In der Praxis sind z. B. gemeinsame Streifen auf beiden Seiten der Grenze oder die Durchführung
polizeilicher Maßnahmen in grenzüberschreitenden Zügen möglich.
Am Wochenende finden in Ostrava die NATO-Days statt, wo DEU „Special Partner Nation“ ist.
Was können wir uns darunter vorstellen?
Jedes Jahr ist ein anderes Land Partner, in diesem Jahr ist es DEU. An den NATO-Days nehmen
auch viele andere NATO-MS teil, das Partnerland bekommt aber viel Raum und kann die ganze breite
Palette seiner Kräfte aufzeigen – sowohl der zivilen als auch militärischen. Wir haben da eine sehr
breite und enge Zusammenarbeit mit Tschechien. Es ist wichtig zu zeigen, wie sich diese Teile
ergänzen und zusammenarbeiten. Deshalb wollen wir nicht nur die Bundeswehr vorstellen, sondern
auch Polizei, Zoll, das DRK oder das THW.
Eine solche Organisation gibt es bei uns nicht. Wozu dient sie?

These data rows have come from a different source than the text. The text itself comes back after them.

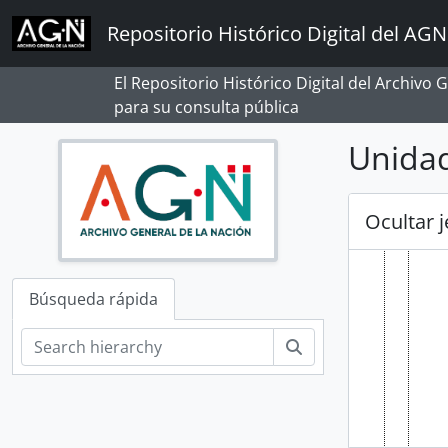
Skip to main content
Repositorio Histórico Digital del AGN
[Reco
El Repositorio Histórico Digital del Archivo
[A
para su consulta pública
Unidad
Ocultar 
Búsqueda rápida
Búsqueda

Es ist eine staatliche Zivilschutzorganisation, die bei schweren Krisen und Katastrophen, wie
Überschwemmungen oder Erdbeben eingesetzt wird. Der THW hilft Menschenleben zu retten, kommt
aber z. B. auch bei der Beseitigung von Ölhavarien zum Einsatz. Und das nicht nur zu Hause, sondern
auch im Ausland. Hier ist es interessant, dass es auf ehrenamtlicher Basis funktioniert. Die übergroße
Mehrheit der 80.000 Einsatzkräfte macht ihre Arbeit im In- und Ausland ohne Anspruch auf Lohn.
Was würden sie den Besuchern in Ostrava empfehlen?

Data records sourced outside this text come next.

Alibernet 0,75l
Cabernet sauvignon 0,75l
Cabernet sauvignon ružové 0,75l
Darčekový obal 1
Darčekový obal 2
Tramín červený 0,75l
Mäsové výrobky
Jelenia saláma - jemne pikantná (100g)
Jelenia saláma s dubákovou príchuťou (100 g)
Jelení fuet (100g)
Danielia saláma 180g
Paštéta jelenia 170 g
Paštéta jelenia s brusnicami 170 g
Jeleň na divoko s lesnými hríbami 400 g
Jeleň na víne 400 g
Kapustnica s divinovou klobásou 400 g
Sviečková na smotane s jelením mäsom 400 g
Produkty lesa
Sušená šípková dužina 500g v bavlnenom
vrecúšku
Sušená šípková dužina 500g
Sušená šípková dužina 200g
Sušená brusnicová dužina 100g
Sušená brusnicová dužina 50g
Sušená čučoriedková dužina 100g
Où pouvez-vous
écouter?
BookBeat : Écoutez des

Es wird viele und wichtige Ausrüstungsgeräte zu sehen geben, es ist ja eine große Show mit
voraussichtlich 200.000 Gästen. Zum Beispiel den Eurofighter oder den Kampfhubschrauber Tiger.
Die Bundeswehr wird ihren modernisierten Panzer Leopard II vorstellen. DEU zeigt auch zivile
Technik – DRK-Einsatzfahrzeuge, Boote oder Trinkwasseraufbereitungsanlagen. Es wird nicht nur
Ausstellung sein, wir wollen die Technik in Aktion vorführen. Sicherlich ist das für Eltern und Kinder
interessant, zum Anfassen und auch zum Mitmachen.